# Available data
——

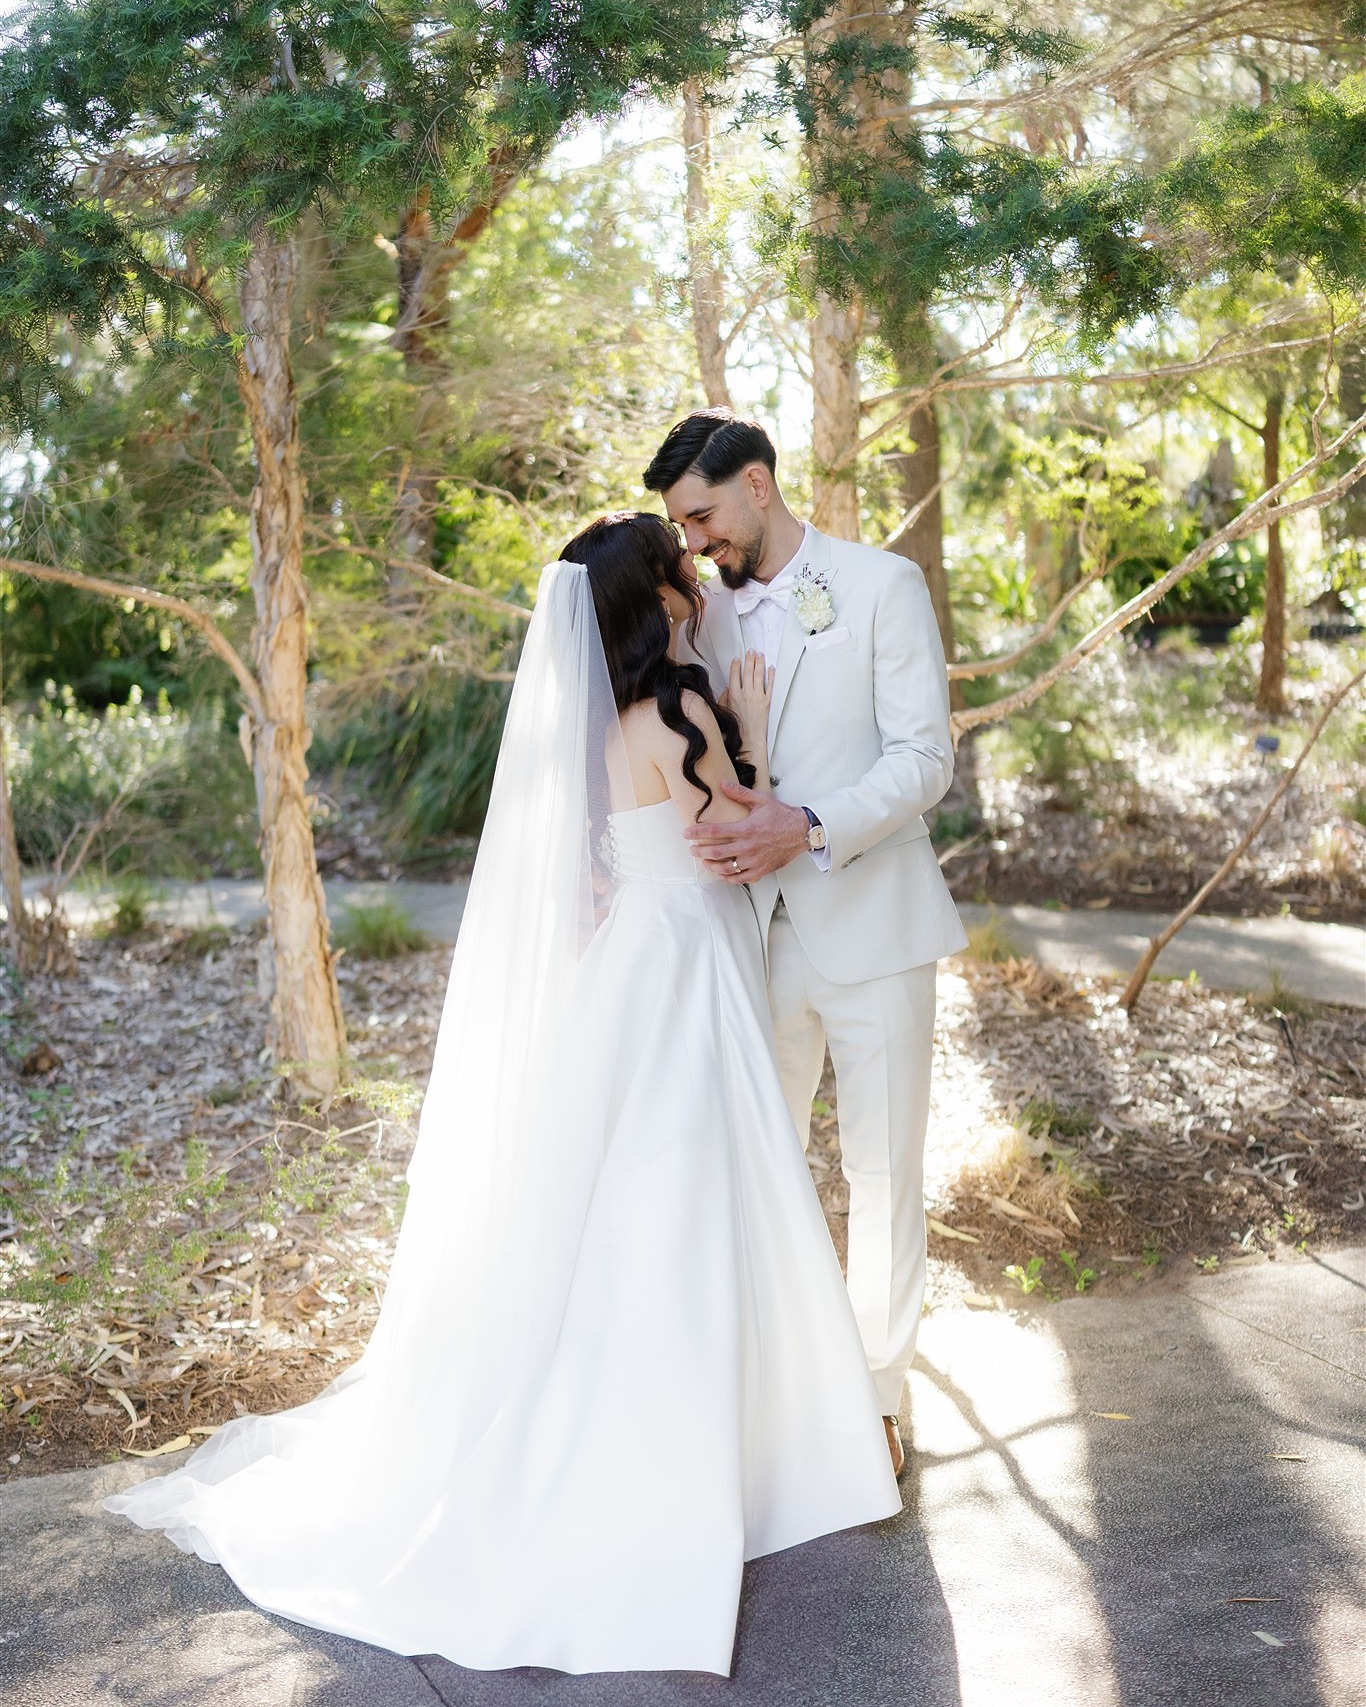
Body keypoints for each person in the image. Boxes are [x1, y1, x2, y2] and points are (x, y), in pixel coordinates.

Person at [103, 512, 901, 1678]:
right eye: (677, 568)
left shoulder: (596, 725)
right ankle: (718, 1442)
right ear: (655, 597)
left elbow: (597, 861)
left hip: (632, 957)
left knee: (620, 1194)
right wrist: (761, 736)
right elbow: (734, 826)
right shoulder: (681, 713)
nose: (692, 575)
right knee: (693, 1188)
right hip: (686, 963)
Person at [643, 412, 968, 1472]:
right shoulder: (702, 617)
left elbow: (925, 760)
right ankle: (777, 1389)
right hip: (747, 941)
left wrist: (811, 825)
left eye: (700, 515)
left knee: (881, 1174)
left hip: (872, 923)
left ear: (756, 484)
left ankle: (874, 1405)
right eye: (680, 526)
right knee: (760, 1167)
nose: (693, 542)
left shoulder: (881, 586)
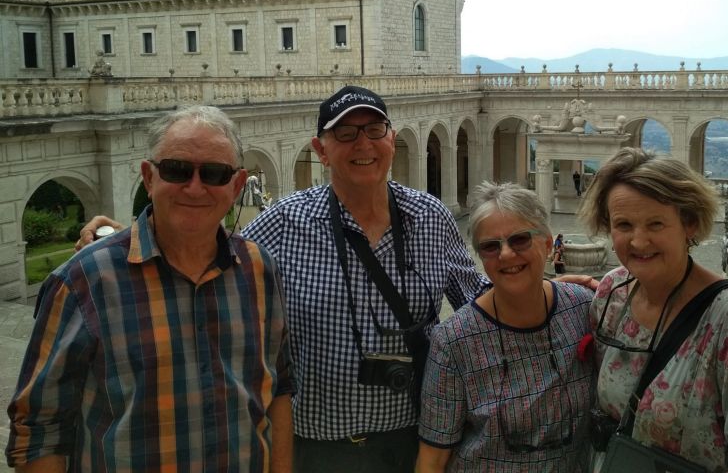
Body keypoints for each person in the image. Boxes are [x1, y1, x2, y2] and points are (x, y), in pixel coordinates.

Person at [76, 86, 489, 473]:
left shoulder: (430, 216)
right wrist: (122, 237)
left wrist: (542, 287)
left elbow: (478, 303)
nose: (362, 143)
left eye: (374, 129)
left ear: (391, 139)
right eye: (344, 133)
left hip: (414, 440)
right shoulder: (285, 221)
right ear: (320, 151)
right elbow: (208, 255)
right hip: (313, 447)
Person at [7, 105, 294, 472]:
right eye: (176, 170)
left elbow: (278, 388)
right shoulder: (83, 280)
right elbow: (39, 427)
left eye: (214, 173)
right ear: (149, 177)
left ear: (236, 185)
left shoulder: (259, 268)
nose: (195, 186)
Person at [578, 148, 728, 473]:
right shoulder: (611, 295)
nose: (639, 241)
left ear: (689, 224)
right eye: (624, 224)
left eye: (655, 224)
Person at [417, 182, 595, 472]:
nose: (507, 254)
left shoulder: (582, 308)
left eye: (520, 239)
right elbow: (434, 453)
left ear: (548, 243)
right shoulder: (453, 340)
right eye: (490, 246)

——

Repeat the records word for word. Any picture in them should be left out.

Body keypoints for each person in the image. Boxes are [x1, y1, x2, y2] and points are (x, y), in pixel coordinates.

Person at [103, 512, 901, 1678]:
right eye: (677, 568)
left shoulder: (596, 725)
right ankle: (718, 1442)
right ear: (655, 597)
left elbow: (597, 861)
left hip: (632, 957)
left knee: (620, 1194)
right wrist: (761, 736)
right elbow: (734, 826)
right shoulder: (681, 713)
nose: (692, 575)
right knee: (693, 1188)
right hip: (686, 963)
Person at [643, 412, 968, 1472]:
right shoulder: (702, 617)
left elbow: (925, 760)
right ankle: (777, 1389)
right hip: (747, 941)
left wrist: (811, 825)
left eye: (700, 515)
left knee: (881, 1174)
left hip: (872, 923)
left ear: (756, 484)
left ankle: (874, 1405)
right eye: (680, 526)
right knee: (760, 1167)
nose: (693, 542)
left shoulder: (881, 586)
Body keypoints for each person in the image. Boxes are [x1, y1, x2, y2] and points are (x, y), in pixel coordinates.

Person at [76, 86, 489, 473]:
left shoulder: (430, 216)
right wrist: (122, 237)
left wrist: (542, 287)
left elbow: (478, 303)
nose: (362, 143)
left eye: (374, 129)
left ear: (391, 139)
right eye: (344, 133)
left hip: (414, 440)
right shoulder: (285, 221)
right ear: (320, 151)
right elbow: (208, 255)
right hip: (313, 447)
Person at [7, 105, 294, 472]:
right eye: (176, 170)
left elbow: (278, 388)
right shoulder: (83, 280)
right elbow: (39, 427)
left eye: (214, 173)
right ear: (149, 177)
left ear: (236, 185)
left shoulder: (259, 268)
nose: (195, 186)
Person at [578, 148, 728, 473]:
right shoulder: (611, 295)
nose: (639, 241)
left ear: (689, 224)
right eye: (624, 224)
left eye: (655, 224)
Person at [417, 182, 595, 472]:
nose: (507, 254)
left shoulder: (582, 308)
left eye: (520, 239)
right elbow: (434, 453)
left ear: (548, 243)
right shoulder: (453, 340)
right eye: (490, 246)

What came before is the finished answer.